Tango Fusion: One step at a time
28th November 2008
(Part of the Tango Fusion collection of articles.)
"Walk the thousand mile road, step by step" - Miyamoto Musashi
If you want to get to England from Scotland, "head south" will pretty much work. Say you want to go to Negracha though. You'll still probably just "head south" for a while and then as you get nearer to England, make a course adjustment to hit London and then do the more subtle navigating to actually get to your destination. If you want the Nuevo tango floor, going downstairs is probably the last thing you'll actually do.
There's a similar thing with these maps. Depending on where you are on your journey the type of directions and how specific they are changes. There's very little point when you're in Scotland thinking "go downstairs". It'll most likely take you to your neighbours!
For example, consider just the filtering element of the cabeceo as a way for the follower to chose whether she wants to dance with this man to this music.
Most beginners in the UK are blissfully unaware of it. Well what's the actual use of filtering dances if you're a beginner follower? Yes there's a few weird / annoying guys out there, but by and large when you're learning you want dances. Then when you get to intermediate you'll probably hear about it and maybe experiment a bit.

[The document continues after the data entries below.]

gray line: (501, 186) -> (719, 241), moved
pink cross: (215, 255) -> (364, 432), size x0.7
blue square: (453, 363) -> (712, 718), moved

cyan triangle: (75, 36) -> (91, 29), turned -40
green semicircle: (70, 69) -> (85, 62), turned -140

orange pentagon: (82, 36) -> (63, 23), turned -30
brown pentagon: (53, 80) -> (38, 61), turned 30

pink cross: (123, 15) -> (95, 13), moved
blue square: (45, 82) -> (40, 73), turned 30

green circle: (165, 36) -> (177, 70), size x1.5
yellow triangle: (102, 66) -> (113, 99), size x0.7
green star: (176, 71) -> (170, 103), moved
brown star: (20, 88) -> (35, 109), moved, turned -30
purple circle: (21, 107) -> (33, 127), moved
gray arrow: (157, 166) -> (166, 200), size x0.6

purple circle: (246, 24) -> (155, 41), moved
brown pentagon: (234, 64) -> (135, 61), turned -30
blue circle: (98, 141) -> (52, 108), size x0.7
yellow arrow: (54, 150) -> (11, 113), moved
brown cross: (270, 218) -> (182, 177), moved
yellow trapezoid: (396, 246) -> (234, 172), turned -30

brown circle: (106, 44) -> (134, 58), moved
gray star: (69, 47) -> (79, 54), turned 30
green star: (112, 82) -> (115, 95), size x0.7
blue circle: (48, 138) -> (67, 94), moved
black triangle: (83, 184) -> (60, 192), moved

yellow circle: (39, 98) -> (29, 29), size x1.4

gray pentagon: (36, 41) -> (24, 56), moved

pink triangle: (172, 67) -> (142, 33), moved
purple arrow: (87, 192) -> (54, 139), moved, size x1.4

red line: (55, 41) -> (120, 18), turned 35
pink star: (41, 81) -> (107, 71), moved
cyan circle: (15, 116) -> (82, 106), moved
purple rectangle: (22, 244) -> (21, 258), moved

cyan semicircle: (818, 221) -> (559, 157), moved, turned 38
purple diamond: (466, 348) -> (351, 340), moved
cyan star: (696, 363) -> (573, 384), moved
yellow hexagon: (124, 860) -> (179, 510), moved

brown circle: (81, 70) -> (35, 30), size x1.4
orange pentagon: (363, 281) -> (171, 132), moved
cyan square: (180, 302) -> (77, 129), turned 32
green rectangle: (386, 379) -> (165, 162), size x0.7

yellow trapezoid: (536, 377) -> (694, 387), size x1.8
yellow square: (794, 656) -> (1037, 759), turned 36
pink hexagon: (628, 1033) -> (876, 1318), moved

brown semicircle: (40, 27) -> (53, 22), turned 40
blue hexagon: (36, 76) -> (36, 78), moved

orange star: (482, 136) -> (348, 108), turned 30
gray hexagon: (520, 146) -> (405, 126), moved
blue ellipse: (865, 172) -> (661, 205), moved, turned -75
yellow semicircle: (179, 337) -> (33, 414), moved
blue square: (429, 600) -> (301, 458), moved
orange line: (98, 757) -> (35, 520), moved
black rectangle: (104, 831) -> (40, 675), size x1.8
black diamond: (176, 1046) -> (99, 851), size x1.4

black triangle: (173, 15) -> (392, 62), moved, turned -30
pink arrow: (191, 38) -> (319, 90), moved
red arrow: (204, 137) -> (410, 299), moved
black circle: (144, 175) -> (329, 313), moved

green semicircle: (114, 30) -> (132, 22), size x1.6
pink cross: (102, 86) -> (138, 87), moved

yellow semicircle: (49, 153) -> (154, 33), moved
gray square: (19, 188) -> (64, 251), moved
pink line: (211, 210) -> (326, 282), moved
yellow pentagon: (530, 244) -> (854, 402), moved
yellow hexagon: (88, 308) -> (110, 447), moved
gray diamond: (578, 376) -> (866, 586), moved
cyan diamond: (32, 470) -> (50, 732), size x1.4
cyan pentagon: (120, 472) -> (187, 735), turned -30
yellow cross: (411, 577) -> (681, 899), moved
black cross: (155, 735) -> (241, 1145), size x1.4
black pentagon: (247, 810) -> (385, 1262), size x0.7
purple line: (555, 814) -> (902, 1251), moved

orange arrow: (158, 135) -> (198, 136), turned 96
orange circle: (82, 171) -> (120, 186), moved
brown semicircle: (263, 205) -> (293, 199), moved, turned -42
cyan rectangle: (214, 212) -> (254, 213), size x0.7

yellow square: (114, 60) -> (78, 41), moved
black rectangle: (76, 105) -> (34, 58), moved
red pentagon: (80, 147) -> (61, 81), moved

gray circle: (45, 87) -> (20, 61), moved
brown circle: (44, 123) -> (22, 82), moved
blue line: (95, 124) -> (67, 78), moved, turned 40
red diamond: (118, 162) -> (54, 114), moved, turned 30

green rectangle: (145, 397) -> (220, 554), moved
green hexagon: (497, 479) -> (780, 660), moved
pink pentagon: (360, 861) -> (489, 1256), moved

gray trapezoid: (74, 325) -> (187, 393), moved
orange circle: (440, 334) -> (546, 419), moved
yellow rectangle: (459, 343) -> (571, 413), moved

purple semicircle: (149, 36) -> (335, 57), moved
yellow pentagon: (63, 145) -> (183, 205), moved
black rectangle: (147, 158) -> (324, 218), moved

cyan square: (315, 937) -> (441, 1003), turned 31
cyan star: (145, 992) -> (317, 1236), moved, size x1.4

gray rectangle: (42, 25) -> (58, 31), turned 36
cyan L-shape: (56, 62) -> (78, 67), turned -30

It's like in Modern Jive, when you begin you want all the dances you can get. When you reach the intermediate level, you still want dances, but you start to develop a feel for the type of dances that you want - fast, slow, bluesy, lots of moves, good connection, smooth, bouncy etc - and the types of music you prefer to dance to. So, now there will be people / songs you'll avoid, not because they're "bad" (you may well have enjoyed dancing with them a year ago), but simply because now they just don't suit where you are
(By the way, if you look at the way most MJers actually "filter" who they're dancing with, and to which tunes, it's remarkably similar in practice to the cabeceo).
This is where people tend to start choosing freestyles / milongas based on the music and the people most likely to be there. By the time you reach "advanced" (or whatever people want to call it) you'll probably be fairly specialised in what kind of dancing will bring you enjoyment. Now you want a filtering mechanism!
You're also going to be a lot more fussy about where you dance, the type of music and the people who are there, the MJ equivalent of Weekenders or Specialist Freestyles. Again, despite the MJ cries of "Hotshot!" it's simply that you've moved to a different place. Your directions are now "head downstairs" rather than "head south". But you're both still heading to the same place.
What can also happen is that the person is traveling to a different place, but they've gotten lost because they didn't have this road map; how much you want to filter them probably depends on where you both are on the journey. So using the analogy we started with, two people heading from Scotland, one to Wales one to England could both "travel south" for a while, but there will reach a point where one of you is heading in the wrong direction.
"Few things are as painful as the truth realized too late."
The further along you travel, the fewer people there are, and the harder it will be to dance with people who've gone in different directions or are simply not as far along the journey as you.
The wonderful thing about tango and MJ is that you can have wonderful "Little Miss Happy Feet" dances pretty much from Day One.